## Exercises to complete
A) Reproduce the passage of the Standish church text from "The monuments include" to "the nave piscina.".
B) In the Standish church text, list every person named in the paragraph that begins "The monuments include".

## Text provided
--- --- ---

The west tower, its unusual narrowness accentuated by its tall, ribbed broach spire of ashlar, shares the west wall of the nave and overlaps the verge of the nave gable-end. The western angles have tall diagonal buttresses. The ringing chamber at first-floor level has narrow rectangular lights, the belfry and the cardinal faces of the spire have cusped single lights.
The church has been altered remarkably little since the early 14th century. The medieval additions included the south porch, and a rood loft the stairway to which survives. The church was restored and reseated in 1762-4, (fn. 74) but the size of the nave made a gallery unnecessary. (fn. 75) It was again repaired and reseated in 1867, (fn. 76) when the chancel, which had previously been ceiled, (fn. 77) was reroofed. (fn. 78) The font is of 1860. (fn. 79)
The monuments include the pediment, entablature, and columns of the memorial of Sir Henry Winston (d. 1609) and his wife Denise, from which the effigies, together with that of Sir Henry's father Thomas, were removed from Standish to Long Burton church (Dorset) by Sir Henry's daughter, Eleanor; (fn. 80) the monument was in the chancel, (fn. 81) and what remains of it was moved to the nave and in 1966 was restored to commemorate Sir Winston Churchill's association, through the Winstons, with Standish. To the north of the altar is the gravestone of Bishop Frampton. A thick slab bearing a lady's head of the early 14th century incised in low relief (fn. 82) lies by the nave piscina.
The tenor bell, inscribed with the name of William Lawley, vicar, is apparently from Holy Trinity Church, Gloucester, and cast by Robert Hendley c. 1500. It was brought to Standish in or before 1651, when another bell was acquired. Two more bells, by Brian Eldridge of Coventry, were added in 1656, (fn. 83) and by 1667 there were five bells. (fn. 84) A bell of 1720 by Abraham Rudhall was added, and in 1748 the younger Abraham recast another. (fn. 85) All six bells, which had been out of order for 20 years, were rehung in 1930. (fn. 86) The plate includes a chalice of 1651, and a chalice and paten-cover of 1573 that once belonged to the chapel at Colethrop. (fn. 87) The registers begin in 1559 but have extensive gaps in the early 17th century.

--- --- ---

## Entries shown
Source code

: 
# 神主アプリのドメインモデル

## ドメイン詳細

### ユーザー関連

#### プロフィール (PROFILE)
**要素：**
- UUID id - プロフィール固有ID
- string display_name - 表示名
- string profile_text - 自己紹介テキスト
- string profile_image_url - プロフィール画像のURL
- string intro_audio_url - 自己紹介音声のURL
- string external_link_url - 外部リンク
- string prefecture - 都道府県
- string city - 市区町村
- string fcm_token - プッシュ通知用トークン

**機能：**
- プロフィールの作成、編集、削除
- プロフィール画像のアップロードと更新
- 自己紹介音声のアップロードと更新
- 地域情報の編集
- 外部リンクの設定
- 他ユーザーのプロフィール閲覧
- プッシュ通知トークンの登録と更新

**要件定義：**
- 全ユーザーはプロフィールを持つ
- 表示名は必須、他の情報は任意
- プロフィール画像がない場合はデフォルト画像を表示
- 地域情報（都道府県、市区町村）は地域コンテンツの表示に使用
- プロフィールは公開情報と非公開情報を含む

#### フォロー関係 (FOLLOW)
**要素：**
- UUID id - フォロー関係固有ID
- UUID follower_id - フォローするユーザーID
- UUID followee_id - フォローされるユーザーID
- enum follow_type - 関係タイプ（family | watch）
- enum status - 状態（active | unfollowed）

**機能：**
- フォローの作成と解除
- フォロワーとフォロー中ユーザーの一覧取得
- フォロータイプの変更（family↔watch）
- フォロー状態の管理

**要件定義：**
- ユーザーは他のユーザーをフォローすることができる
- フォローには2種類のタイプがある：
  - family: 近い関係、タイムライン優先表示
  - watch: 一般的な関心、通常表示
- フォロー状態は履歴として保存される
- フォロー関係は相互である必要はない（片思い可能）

--- --- ---

## Solutions per task
A)
The monuments include the pediment, entablature, and columns of the memorial of Sir Henry Winston (d. 1609) and his wife Denise, from which the effigies, together with that of Sir Henry's father Thomas, were removed from Standish to Long Burton church (Dorset) by Sir Henry's daughter, Eleanor; (fn. 80) the monument was in the chancel, (fn. 81) and what remains of it was moved to the nave and in 1966 was restored to commemorate Sir Winston Churchill's association, through the Winstons, with Standish. To the north of the altar is the gravestone of Bishop Frampton. A thick slab bearing a lady's head of the early 14th century incised in low relief (fn. 82) lies by the nave piscina.

B)
Sir Henry Winston
Denise, his wife
Thomas, Sir Henry's father
Eleanor, Sir Henry's daughter
Sir Winston Churchill
Bishop Frampton